§ Problem requirements
For the word "shoulder", count the lines below that contain it. Give the number alone.

Structured pose outputs
▼
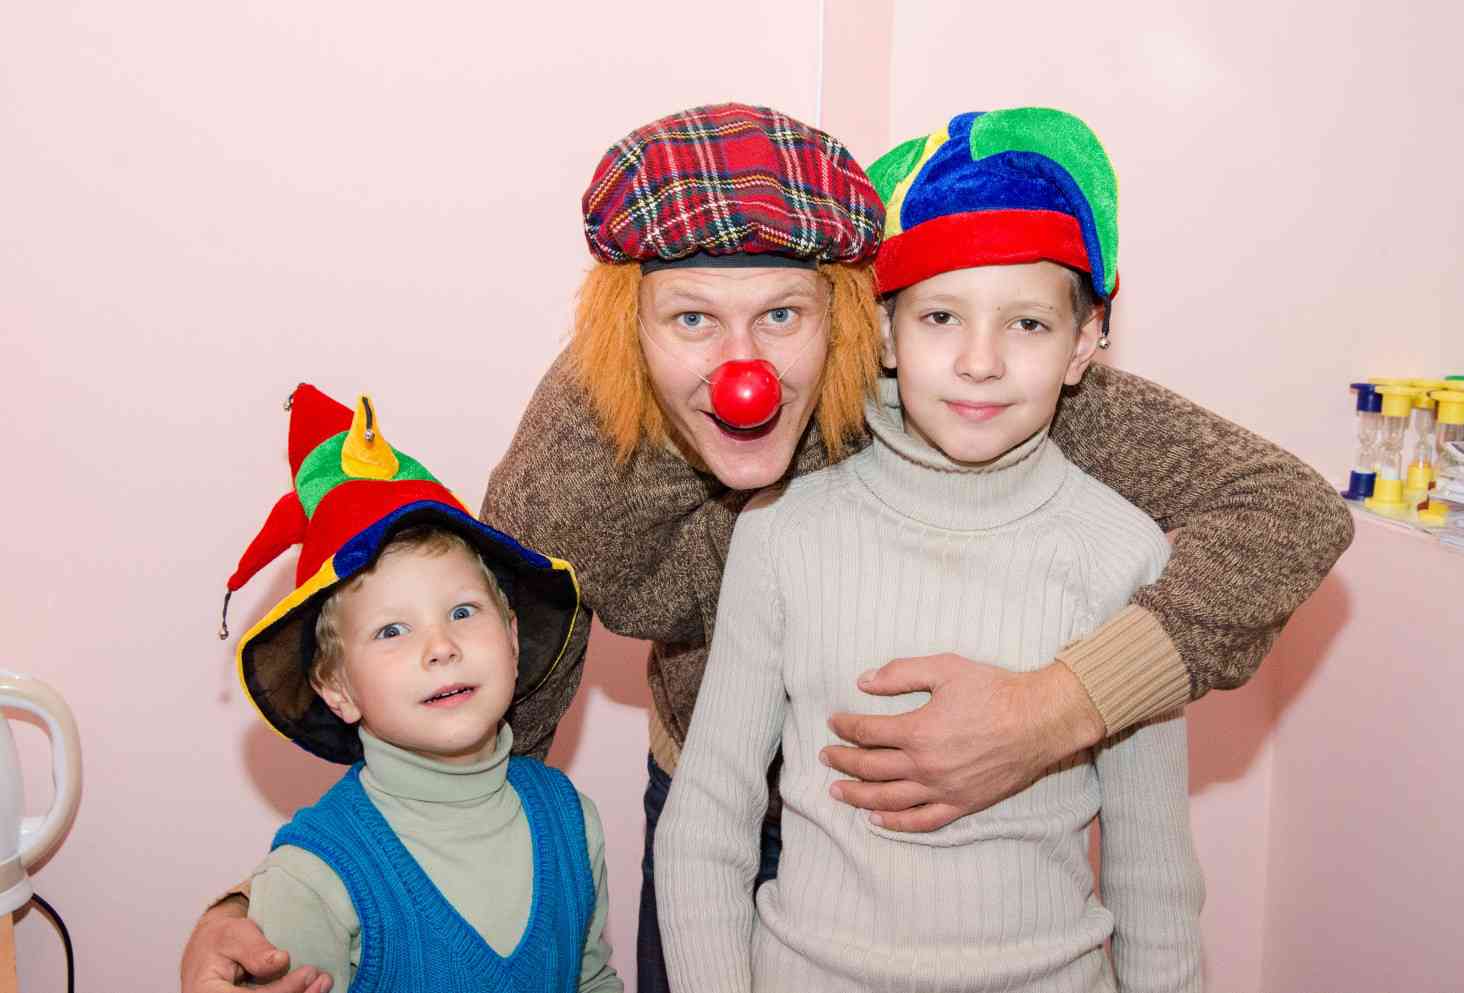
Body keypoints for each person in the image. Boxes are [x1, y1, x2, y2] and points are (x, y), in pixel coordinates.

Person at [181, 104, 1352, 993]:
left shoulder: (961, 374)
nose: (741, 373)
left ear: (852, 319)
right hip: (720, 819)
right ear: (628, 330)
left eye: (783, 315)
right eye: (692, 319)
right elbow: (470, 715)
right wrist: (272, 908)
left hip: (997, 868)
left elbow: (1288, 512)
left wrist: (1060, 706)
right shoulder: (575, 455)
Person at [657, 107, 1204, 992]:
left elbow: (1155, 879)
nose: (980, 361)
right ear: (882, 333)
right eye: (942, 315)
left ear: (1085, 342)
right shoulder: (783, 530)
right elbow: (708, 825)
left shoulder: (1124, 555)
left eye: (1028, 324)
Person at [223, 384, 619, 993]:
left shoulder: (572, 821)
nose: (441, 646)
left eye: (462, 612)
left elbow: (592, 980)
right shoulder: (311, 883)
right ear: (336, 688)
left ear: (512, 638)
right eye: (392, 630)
▲
▼
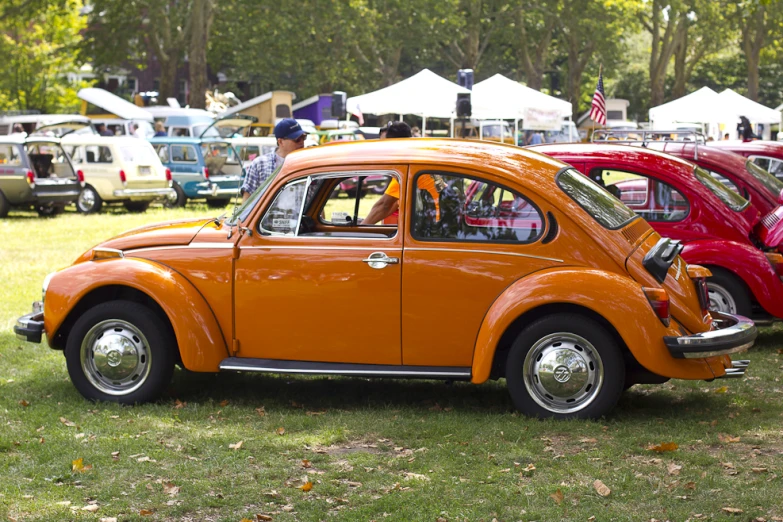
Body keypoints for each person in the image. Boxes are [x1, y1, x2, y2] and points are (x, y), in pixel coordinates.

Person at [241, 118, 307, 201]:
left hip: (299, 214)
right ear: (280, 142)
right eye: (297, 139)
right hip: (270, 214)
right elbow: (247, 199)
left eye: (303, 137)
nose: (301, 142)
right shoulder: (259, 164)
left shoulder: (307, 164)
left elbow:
▲
§ Finished task
8